После того как мера моих способностей была таким образом определена и подходящее для меня положение в жизни выбрано, мне оставалось лишь осуществить свое призванье. Затруднение заключалось в том, что я не закончил образования и даже не знал достаточно латынь, чтобы стать священником. Г-жа де Варане думала поместить меня на время в семинарию. Она переговорила об этом с ректором. Это был лазарист, по имени Гро, человек добродушный, кривой, худой, седоватый, самый остроумный и наименее сухой из всех лазаристов, которых я знал, – что, говоря по правде, еще не много значит.
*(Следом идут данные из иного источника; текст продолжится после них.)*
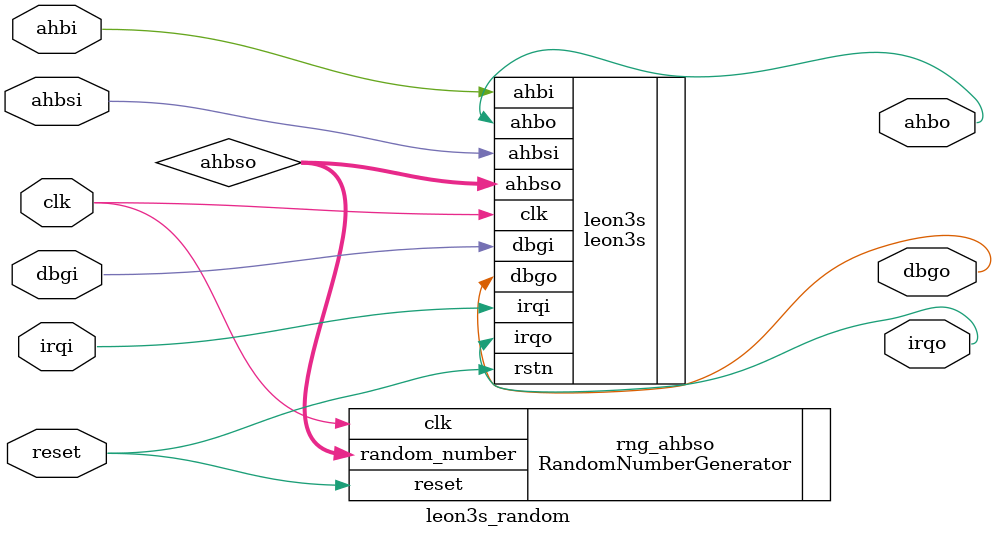
<source format=sv>
/*
* leon3s top level module that incorporates the random number generator
* to allow bitstream generation without Vivado interferance
*/
`include "../../random_number_generator.sv"

module leon3s_random(
    input logic clk,
    input logic reset,
    input logic ahbi,
    output logic ahbo,
    input logic ahbsi,
    input logic irqi,
    output logic irqo,
    input logic dbgi,
    output logic dbgo
    );

logic [31:0] ahbso;

RandomNumberGenerator #(32, 3) rng_ahbso (
  .clk(clk),
  .reset(reset),
  .random_number(ahbso[31:0])
);

leon3s leon3s (
    .clk(clk),
    .rstn(reset),
    .ahbi(ahbi),
    .ahbo(ahbo),
    .ahbsi(ahbsi),
    .ahbso(ahbso[31:0]),
    .irqi(irqi),
    .irqo(irqo),
    .dbgi(dbgi),
    .dbgo(dbgo)
);

endmodule
</source>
Он приходил иногда к маменьке; она хорошо принимала его, ласкала, дразнила, а иногда даже заставляла шнуровать себя, – занятие, за которое он брался довольно охотно. Пока он был занят исполнением этой обязанности, она металась взад и вперед по комнате, принимаясь то за то, то за другое. Увлекаемый шнурком, г-н ректор следовал за ней, ворча и поминутно повторяя: «Да стойте же смирно, мадам». Зрелище было довольно живописное.
Г-н Гро с величайшей готовностью приступил к осуществлению проекта маменьки. Он удовольствовался очень скромным вознаграждением и взялся обучать меня; оставалось получить согласие епископа, который не только охотно дал его, но и объявил, что будет сам платить за меня. Он разрешил мне также носить светскую одежду до тех пор, пока можно будет судить о моих успехах, на которые следовало надеяться.
Какая перемена! Мне пришлось подчиниться. Я отправился в семинарию, как на казнь. Что за печальное здание – семинария, особенно для того, кто вышел из дома милой женщины! Я взял с собой только одну книгу, которую попросил у маменьки, и книга эта была для меня большим утешением. Никто не угадает, что это за книга: это были ноты. Среди искусств, которыми она наслаждалась, не была забыта и музыка. У нее был голос, она недурно пела и немного играла на клавесине. Она была так добра, что дала мне несколько уроков пения; пришлось начать издалека, так как я был едва знаком с музыкой наших псалмов. Восемь или десять уроков, данных женщиной и притом часто прерываемых, не только не научили меня петь по нотам, но едва дали мне понятие о четвертой части музыкальных знаков. Тем не менее у меня была такая страсть к этому искусству, что я решил попробовать упражняться один. Ноты, которые я захватил с собой, были из самых легких: это были кантаты Клерамбо. Можно представить себе, до какой степени я был прилежен и настойчив, если я скажу, что, не зная ни транспонировки, ни счета, сумел разобрать и научился без ошибки петь первый речитатив и первую арию из кантаты «Алфей и Аретуза»; правда, эта ария так точно скандирована, что достаточно произносить стихи согласно с их размером, чтобы попасть в ее размер.